= DATA TO USE =
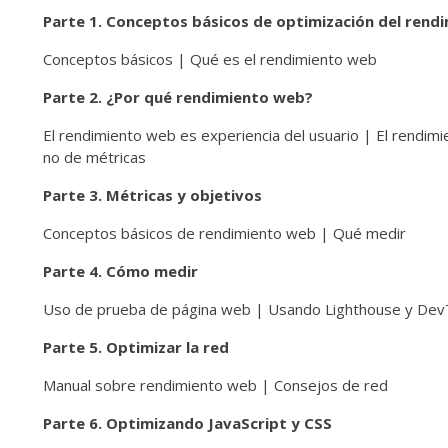
Parte 1. Conceptos básicos de optimización del rend
Conceptos básicos | Qué es el rendimiento web
Parte 2. ¿Por qué rendimiento web?
El rendimiento web es experiencia del usuario | El rendim
no de métricas
Parte 3. Métricas y objetivos
Conceptos básicos de rendimiento web | Qué medir
Parte 4. Cómo medir
Uso de prueba de página web | Usando Lighthouse y DevT
Parte 5. Optimizar la red
Manual sobre rendimiento web | Consejos de red
Parte 6. Optimizando JavaScript y CSS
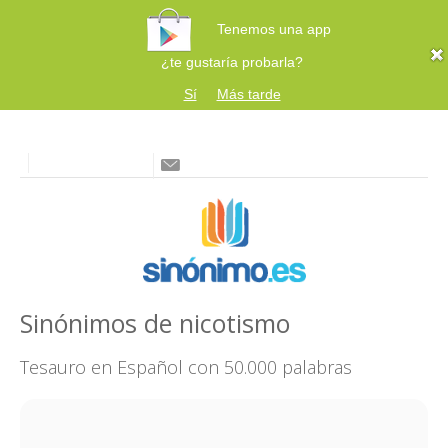
Tenemos una app
¿te gustaría probarla?
Sí
Más tarde
Sinónimos de nicotismo
Tesauro en Español con 50.000 palabras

= ACTION ITEM =
Rewrite all the text lines from the entries with "rendimiento web" swapped for "desempeño web" wherever it occurs, changing nothing else. Leave out the pictures.

= TASK ANSWER =
Parte 1. Conceptos básicos de optimización del rend
Conceptos básicos | Qué es el desempeño web
Parte 2. ¿Por qué desempeño web?
El desempeño web es experiencia del usuario | El rendim
no de métricas
Parte 3. Métricas y objetivos
Conceptos básicos de desempeño web | Qué medir
Parte 4. Cómo medir
Uso de prueba de página web | Usando Lighthouse y DevT
Parte 5. Optimizar la red
Manual sobre desempeño web | Consejos de red
Parte 6. Optimizando JavaScript y CSS
Tenemos una app
¿te gustaría probarla?
Sí
Más tarde
Sinónimos de nicotismo
Tesauro en Español con 50.000 palabras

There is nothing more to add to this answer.